## [EXCERPTED PASSAGE]
◇ ◇ ◇ ◇ ◇

# Measure Theory - Why doesn't empty interior imply zero measure?

I'm studying for a qualifying exam in measure theory and ended up "proving" a set with empty interior implies zero measure. I know this isn't true (irrational numbers provide a counterexample in $$\mathbb{R}$$) but can't find my error:

Let $$E \subset \mathbb{R}^n$$ be a set with empty interior. Note that the closure, $$\overline{E} = \text{int}(E) \cup \text{Bd} (E)$$, where $$\text{int}(E)$$ is the interior of $$E$$ and $$\text{Bd}(E)$$ is the set of boundary points of $$E$$. By monotonicity and subadditivity of outer measure, $$|E|_e \le |\overline{E}_e| \le |\text{int}(E)|_e + |\text{Bd}(E)|_e=0$$ by assumption and because the boundary of $$E$$ is $$(n-1)-$$dimensional.

Can anyone find my mistake?

• Essentially, the topological boundary is a very diffuse thing and only very loosely related to the boundary you would encounter in (differential) geometry, where the claim about the dimension would be correct. Jun 7, 2023 at 7:39
• In general, when faced with a possible proof and a possible counterexample to the same proposition, you can apply your proof to your counterexample and see where things break. If $n=1$ and $E$ is the set of irrationals, what are $\operatorname{int}(E)$ and $\operatorname{Bd}(E)$ and $\bar{E}$, what are their measures, and where does a mistake appear in the proof?

◇ ◇ ◇ ◇ ◇

## [DATA FOR REVIEW]
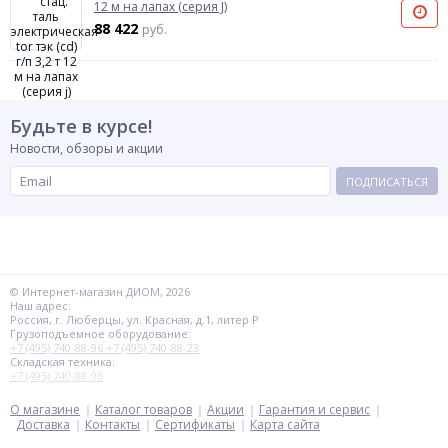
12 м на лапах (серия J)
88 422
руб.
Будьте в курсе!
Новости, обзоры и акции
ПОДПИСАТЬСЯ
© Интернет-магазин ДИОМ, 2026
Наш адрес:
Россия, г. Люберцы, ул. Красная, д.1, литер Р
Грузоподъемное оборудование:
+7 (495) 740-88-96
+7 (495) 740-88-23
Складская техника:
+7 (495) 740-88-96
О магазине
Каталог товаров
Акции
Гарантия и сервис
Доставка
Контакты
Сертификаты
Карта сайта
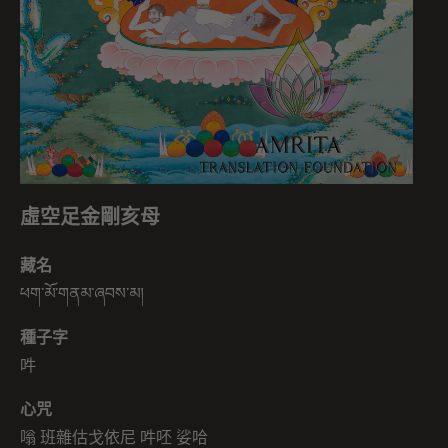
虛空足金剛亥母
藏名
ཕག་མོ་གནམ་ཞབས་མ།
種子字
吽
心咒
嗡 班雜估戈依尼 吽呸 娑哈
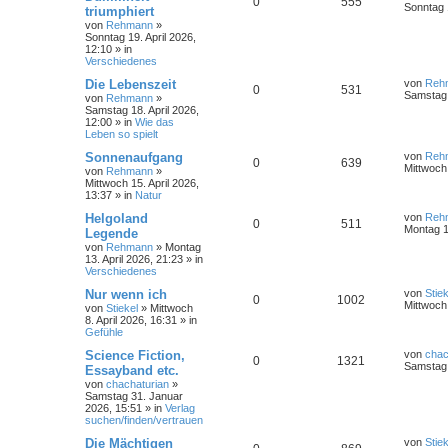
0
555
Sonntag 1
triumphiert
von
Rehmann
»
Sonntag 19. April 2026,
12:10
» in
Verschiedenes
Die Lebenszeit
von
Reh
0
531
Samstag 
von
Rehmann
»
Samstag 18. April 2026,
12:00
» in
Wie das
Leben so spielt
Sonnenaufgang
von
Reh
0
639
Mittwoch 
von
Rehmann
»
Mittwoch 15. April 2026,
13:37
» in
Natur
Helgoland
von
Reh
0
511
Montag 1
Legende
von
Rehmann
»
Montag
13. April 2026, 21:23
» in
Verschiedenes
Nur wenn ich
von
Stiek
0
1002
Mittwoch 
von
Stiekel
»
Mittwoch
8. April 2026, 16:31
» in
Gefühle
Science Fiction,
von
chac
0
1321
Samstag 
Essayband etc.
von
chachaturian
»
Samstag 31. Januar
2026, 15:51
» in
Verlag
suchen/finden/vertrauen
Die Mächtigen
von
Stiek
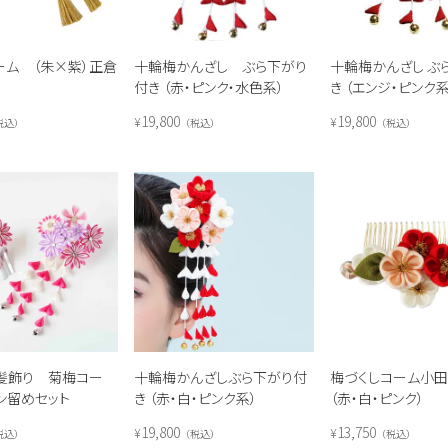
ーム （朱×紫）正倉
十輪梅かんざし ぶら下がり
十輪梅かんざし ぶ
付き （赤・ピンク・水色系）
き （エンジ・ピンク系
19,800
19,800
¥
¥
税込
税込
税込
髪飾り 菊梅コー
十輪梅かんざしぶら下がり付
梅づくしコーム小
ン留めセット
き （赤・白・ピンク系）
（赤・白・ピンク）
19,800
13,750
¥
¥
税込
税込
税込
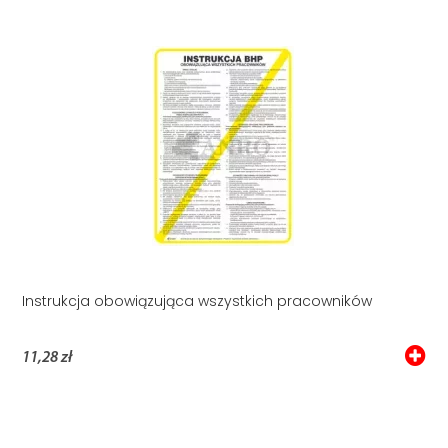
Instrukcja obowiązująca wszystkich pracowników
11,28 zł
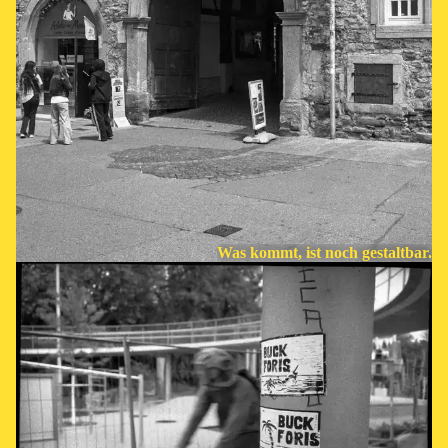
Was kommt, ist noch gestaltbar.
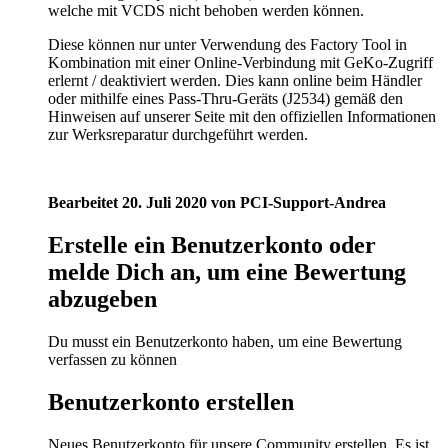
welche mit VCDS nicht behoben werden können.
Diese können nur unter Verwendung des
Factory Tool in
Kombination mit einer Online-Verbindung mit GeKo-Zugriff
erlernt / deaktiviert werden.
Dies kann online beim Händler
oder mithilfe eines Pass-Thru-Geräts (J2534) gemäß den
Hinweisen auf unserer Seite mit den offiziellen Informationen
zur Werksreparatur durchgeführt werden.
Bearbeitet
20. Juli 2020
von PCI-Support-Andrea
Erstelle ein Benutzerkonto oder
melde Dich an, um eine Bewertung
abzugeben
Du musst ein Benutzerkonto haben, um eine Bewertung
verfassen zu können
Benutzerkonto erstellen
Neues Benutzerkonto für unsere Community erstellen. Es ist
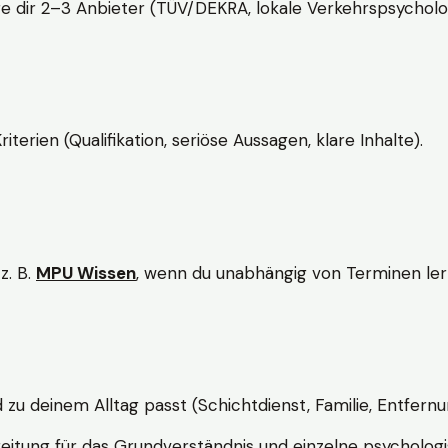
e dir 2–3 Anbieter (TÜV/DEKRA, lokale Verkehrspsycholo
rien (Qualifikation, seriöse Aussagen, klare Inhalte).
z. B.
MPU Wissen
, wenn du unabhängig von Terminen lern
d zu deinem Alltag passt (Schichtdienst, Familie, Entfernu
itung für das Grundverständnis und einzelne psychologi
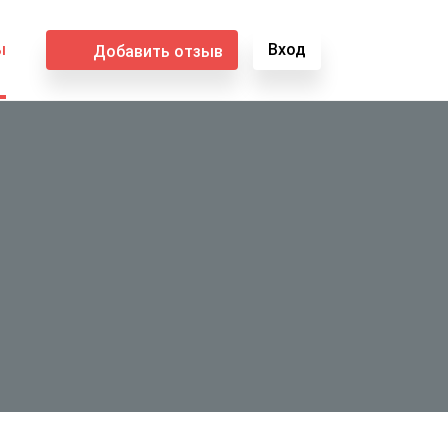
ы
Вход
Добавить отзыв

◇ ◇ ◇ ◇ ◇

## [INSTRUCTIONS]
[A] Restate everything in the measure theory question from "# Measure Theory" down to "find my mistake?", with "qualifying exam" changed to "final exam".
[B] In the measure theory thread, list the sets whose measures the second bulleted reply asks about for the case where E is the set of irrationals.

## [RESPONSES FOR EACH TASK]
[A]
# Measure Theory - Why doesn't empty interior imply zero measure?

I'm studying for a final exam in measure theory and ended up "proving" a set with empty interior implies zero measure. I know this isn't true (irrational numbers provide a counterexample in $$\mathbb{R}$$) but can't find my error:

Let $$E \subset \mathbb{R}^n$$ be a set with empty interior. Note that the closure, $$\overline{E} = \text{int}(E) \cup \text{Bd} (E)$$, where $$\text{int}(E)$$ is the interior of $$E$$ and $$\text{Bd}(E)$$ is the set of boundary points of $$E$$. By monotonicity and subadditivity of outer measure, $$|E|_e \le |\overline{E}_e| \le |\text{int}(E)|_e + |\text{Bd}(E)|_e=0$$ by assumption and because the boundary of $$E$$ is $$(n-1)-$$dimensional.

Can anyone find my mistake?

[B]
- int(E), the interior of E
- Bd(E), the boundary of E
- Ē, the closure of E